As limitações na infraestrutura de transmissão foram a motivação para os cortes em 65% dos casos, de acordo com a pesquisa da Volt Robotics. O excesso de geração em determinados horários, por sua vez, resultou nos outros 35%. A região Nordeste foi a mais afetada, com 330 mil horas de restrições. Os Estados da Bahia, Ceará e Rio Grande do Norte foram os mais prejudicados.
Para Baitelo, as dificuldades impostas ao setor pelo curtailment são um reflexo da falta de planejamento e investimentos em transmissão e armazenamento de nergia. “Certamente falta investimento, falta planejamento, porque tivemos um intervalo de tempo grande em que foram contratadas as fontes renováveis por menor custo, mas agora precisamos pensar em como o sistema pode absorver essa dificuldade”, diz Baitelo. “Tem alguns pontos de gargalo no Brasil e falta armazenamento da energia para que ela não seja simplesmente desperdiçada.”
A compensação para empresas afetadas pelo curtailment, também chamado de “constrained off”, tem sido objeto de debates e ações judiciais. Entidades como a Associação Brasileira de Energia Eólica (ABEEólica) e a Associação Brasileira de Energia Solar Fotovoltaica (Absolar) foram à Justiça buscar ressarcimento. Ambas alegavam que a limitação de compensações financeiras imposta por decisão da
Agência Nacional de Energia Elétrica (Aneel) excedia sua competência.
De acordo com Rodrigo Sauaia, presidente-executivo da Absolar, o pedido de ressarcimento coloca eólicas e solares na mesma situação de hidrelétricas e termelétricas, que têm direito. “Isso gerou um grande transtorno aos agentes [do mercado]. Em vez de simplesmente aplicar a regra prevista em lei para [as usinas] solares, a Aneel estabeleceu uma regra nova e criou uma franquia de horas que não são remuneradas quando as usinas renováveis são cortadas”, afirma. “Ela também subdividiu os cortes em três tipos diferentes e só a um deles deu a possibilidade de ressarcimento para a parcela que ultrapassar essa franquia de horas.”
Em novembro do ano passado, em decisão liminar, o Tribunal Regional Federal da 1ª Região (TRF-1) entendeu que a legislação que regula o setor garante o direito de ressarcimento aos geradores por interrupções forçadas na produção de energia.
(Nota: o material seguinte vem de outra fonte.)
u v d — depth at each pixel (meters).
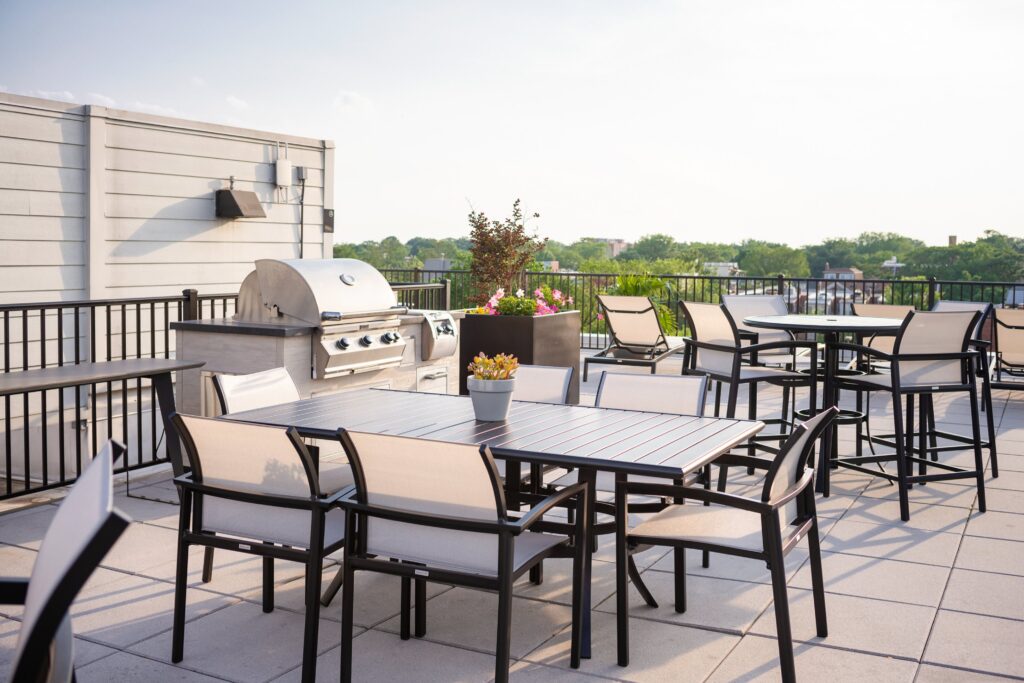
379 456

Dois meses depois, o Superior Tribunal de Justiça (STJ) atendeu pedido da Aneel e suspendeu a decisão. De acordo com o tribunal, seria necessária uma análise detalhada dos riscos inerentes à atividade das geradoras para que estas pudessem repassar os prejuízos aos consumidores.
O impasse regulatório gera insegurança para investidores e pode impactar a expansão futura de projetos renováveis no Brasil. “O impacto é grande sobre os empreendedores, porque a receita que é projetada quando você leiloa um parque eólico ou um parque solar para 20 anos, ou 15 anos, pode não se concretizar”, diz Baitelo. “Isso tende a criar um risco grande para os outros empreendimentos que
virão e que terão de projetar um custo muito mais elevado.”
Para Gustavo Ayala, CEO da comercializadora Bolt Energy, esse é um impasse que precisa ser resolvido o mais rápido possível para que as fontes renováveis possam acompanhar o aumento do consumo de energia per capita no país. “É um problema que não pode ser atribuído a quem gera a energia, e é ele que está sendo penalizado por isso. Se não houver investimentos, teremos um hiato na geração de
energia renovável”, diz.
Essa situação se agrava por uma combinação de fatores, como a lenta expansão das redes de transmissão e a crescente participação das fontes renováveis na matriz energética. Especialistas destacam a necessidade de reduzir a inflexibilidade no despacho das usinas termelétricas, como forma de viabilizar uma maior integração das fontes renováveis ao sistema elétrico. Além disso, avançam as discussões sobre a revisão do modelo de leilões de energia, com o objetivo de incentivar a descentralização, o armazenamento de energia e a adoção de tecnologias voltadas à gestão inteligente da demanda.
Para Baitelo, não há saídas além do óbvio. “As soluções imediatas para reduzir o curtailment são, sem dúvida nenhuma, mais investimentos em transmissão, para que essa energia possa ser escoada, e principalmente no armazenamento de energia, que vai permitir que ela possa ser estocada por um número de horas e atender a uma carga noturna.”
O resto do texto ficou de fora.